:: TASK DIRECTIONS ::
Return the complete listing without omission.

:: RECORDS FOR PROCESSING ::
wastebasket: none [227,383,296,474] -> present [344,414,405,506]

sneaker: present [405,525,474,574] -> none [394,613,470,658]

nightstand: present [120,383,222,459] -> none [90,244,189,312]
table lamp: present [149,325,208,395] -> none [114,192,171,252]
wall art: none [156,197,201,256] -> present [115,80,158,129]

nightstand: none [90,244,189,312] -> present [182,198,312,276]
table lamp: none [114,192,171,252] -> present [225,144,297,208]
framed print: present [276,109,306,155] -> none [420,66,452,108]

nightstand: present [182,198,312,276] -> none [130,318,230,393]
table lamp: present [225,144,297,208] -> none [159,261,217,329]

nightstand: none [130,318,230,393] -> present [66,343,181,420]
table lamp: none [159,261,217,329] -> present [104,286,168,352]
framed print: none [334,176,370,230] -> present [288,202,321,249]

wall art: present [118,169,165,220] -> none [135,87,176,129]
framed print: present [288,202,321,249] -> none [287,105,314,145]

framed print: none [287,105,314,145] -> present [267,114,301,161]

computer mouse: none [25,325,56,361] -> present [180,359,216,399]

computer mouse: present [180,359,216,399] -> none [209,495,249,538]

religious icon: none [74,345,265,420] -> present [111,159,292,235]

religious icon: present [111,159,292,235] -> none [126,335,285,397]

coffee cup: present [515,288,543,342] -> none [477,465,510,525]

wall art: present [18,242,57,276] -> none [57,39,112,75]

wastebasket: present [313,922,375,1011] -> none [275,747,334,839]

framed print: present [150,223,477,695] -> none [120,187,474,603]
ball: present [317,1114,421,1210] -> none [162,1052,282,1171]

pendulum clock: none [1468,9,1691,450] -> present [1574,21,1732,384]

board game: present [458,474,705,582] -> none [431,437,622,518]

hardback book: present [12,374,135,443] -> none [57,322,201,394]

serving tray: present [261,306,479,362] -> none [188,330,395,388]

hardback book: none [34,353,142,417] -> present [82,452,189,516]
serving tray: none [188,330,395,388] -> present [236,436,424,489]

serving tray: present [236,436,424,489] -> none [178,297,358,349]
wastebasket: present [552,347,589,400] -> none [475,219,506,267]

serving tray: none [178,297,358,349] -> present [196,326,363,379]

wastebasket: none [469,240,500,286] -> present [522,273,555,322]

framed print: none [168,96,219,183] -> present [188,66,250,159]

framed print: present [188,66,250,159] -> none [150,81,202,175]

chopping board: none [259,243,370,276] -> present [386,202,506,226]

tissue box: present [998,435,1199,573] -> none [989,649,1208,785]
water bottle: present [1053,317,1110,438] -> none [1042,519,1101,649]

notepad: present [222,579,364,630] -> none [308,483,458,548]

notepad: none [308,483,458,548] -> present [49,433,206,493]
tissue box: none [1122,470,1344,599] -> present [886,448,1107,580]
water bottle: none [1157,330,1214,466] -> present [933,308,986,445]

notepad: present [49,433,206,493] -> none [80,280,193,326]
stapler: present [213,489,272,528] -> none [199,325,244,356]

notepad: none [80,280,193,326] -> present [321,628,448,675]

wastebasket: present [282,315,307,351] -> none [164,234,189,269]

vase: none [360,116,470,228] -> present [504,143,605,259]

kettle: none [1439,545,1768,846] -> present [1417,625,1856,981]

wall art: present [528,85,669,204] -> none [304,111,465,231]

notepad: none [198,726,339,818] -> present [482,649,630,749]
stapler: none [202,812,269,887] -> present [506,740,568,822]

:: SOLUTION TO THE PROBLEM ::
wastebasket: none [227,383,296,474] -> present [344,414,405,506]

sneaker: present [405,525,474,574] -> none [394,613,470,658]

nightstand: present [120,383,222,459] -> none [90,244,189,312]
table lamp: present [149,325,208,395] -> none [114,192,171,252]
wall art: none [156,197,201,256] -> present [115,80,158,129]

nightstand: none [90,244,189,312] -> present [182,198,312,276]
table lamp: none [114,192,171,252] -> present [225,144,297,208]
framed print: present [276,109,306,155] -> none [420,66,452,108]

nightstand: present [182,198,312,276] -> none [130,318,230,393]
table lamp: present [225,144,297,208] -> none [159,261,217,329]

nightstand: none [130,318,230,393] -> present [66,343,181,420]
table lamp: none [159,261,217,329] -> present [104,286,168,352]
framed print: none [334,176,370,230] -> present [288,202,321,249]

wall art: present [118,169,165,220] -> none [135,87,176,129]
framed print: present [288,202,321,249] -> none [287,105,314,145]

framed print: none [287,105,314,145] -> present [267,114,301,161]

computer mouse: none [25,325,56,361] -> present [180,359,216,399]

computer mouse: present [180,359,216,399] -> none [209,495,249,538]

religious icon: none [74,345,265,420] -> present [111,159,292,235]

religious icon: present [111,159,292,235] -> none [126,335,285,397]

coffee cup: present [515,288,543,342] -> none [477,465,510,525]

wall art: present [18,242,57,276] -> none [57,39,112,75]

wastebasket: present [313,922,375,1011] -> none [275,747,334,839]

framed print: present [150,223,477,695] -> none [120,187,474,603]
ball: present [317,1114,421,1210] -> none [162,1052,282,1171]

pendulum clock: none [1468,9,1691,450] -> present [1574,21,1732,384]

board game: present [458,474,705,582] -> none [431,437,622,518]

hardback book: present [12,374,135,443] -> none [57,322,201,394]

serving tray: present [261,306,479,362] -> none [188,330,395,388]

hardback book: none [34,353,142,417] -> present [82,452,189,516]
serving tray: none [188,330,395,388] -> present [236,436,424,489]

serving tray: present [236,436,424,489] -> none [178,297,358,349]
wastebasket: present [552,347,589,400] -> none [475,219,506,267]

serving tray: none [178,297,358,349] -> present [196,326,363,379]

wastebasket: none [469,240,500,286] -> present [522,273,555,322]

framed print: none [168,96,219,183] -> present [188,66,250,159]

framed print: present [188,66,250,159] -> none [150,81,202,175]

chopping board: none [259,243,370,276] -> present [386,202,506,226]

tissue box: present [998,435,1199,573] -> none [989,649,1208,785]
water bottle: present [1053,317,1110,438] -> none [1042,519,1101,649]

notepad: present [222,579,364,630] -> none [308,483,458,548]

notepad: none [308,483,458,548] -> present [49,433,206,493]
tissue box: none [1122,470,1344,599] -> present [886,448,1107,580]
water bottle: none [1157,330,1214,466] -> present [933,308,986,445]

notepad: present [49,433,206,493] -> none [80,280,193,326]
stapler: present [213,489,272,528] -> none [199,325,244,356]

notepad: none [80,280,193,326] -> present [321,628,448,675]

wastebasket: present [282,315,307,351] -> none [164,234,189,269]

vase: none [360,116,470,228] -> present [504,143,605,259]

kettle: none [1439,545,1768,846] -> present [1417,625,1856,981]

wall art: present [528,85,669,204] -> none [304,111,465,231]

notepad: none [198,726,339,818] -> present [482,649,630,749]
stapler: none [202,812,269,887] -> present [506,740,568,822]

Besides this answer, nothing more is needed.